Caregivers: What the patient might want from home
Appendicitis most often hits between the ages of 10 and 30, so most likely if it’s not you who has the appendicitis, it will be your child. And since appendicitis is most often diagnosed in the emergency room, you most likely won’t have items your child will want from home during their hospital stay. I definitely recommend you have someone head home or send someone to your house to pick up a few things the patient will likely want from home. If you’re going to be spending long hours with the patient, you’ll want things for you too!
Even Molly wants her stuffed dog when she’s not feeling well, so your little one, teen or young adult will probably want a familiar comfort item. If you have a book lover like I do, she’s going to want a book! In my case, I’d want my Kindle full of books, so I’d have options.

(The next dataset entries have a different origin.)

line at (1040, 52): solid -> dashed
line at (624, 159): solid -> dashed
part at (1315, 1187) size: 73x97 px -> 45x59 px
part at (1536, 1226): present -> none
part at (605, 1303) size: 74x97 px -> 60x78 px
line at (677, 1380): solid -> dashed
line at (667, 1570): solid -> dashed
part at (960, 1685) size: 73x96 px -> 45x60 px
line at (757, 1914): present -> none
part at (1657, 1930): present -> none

Molly wanted her own face wash because it’s the only thing that works for her.
Here is a list of some things your patient (or you!) may want:
- Something to watch movies on or read books on like this Kindle Fire HD.
- Cell phone charger, tablet charger, laptop and its charger (if you need to work while your child is recovering)
- If your child is the patient, a tablet for them to play and watch movies on like this one.
- Ear plugs and an eye mask if you are a light sleeper…you know they may wake you up to check you during the night, but at least you’ll get some sleep.
- Underclothes and comfy, non-skid socks (those hospital socks slide all over your feet and don’t fit right!)
- Loose clothes to wear home like sweat pants and a loose top.
I’m sure you can think of more things you will want, so share them with me in case anyone else gets appendicitis!
Since not everyone has the “typical” symptoms of appendicitis, don’t self-diagnose. If you’ve got nagging abdominal pain, and you’re not sure if it is appendicitis, a pulled muscle or something else, see the doctor! You might just be shocked to find out it actually is what you thought it couldn’t be.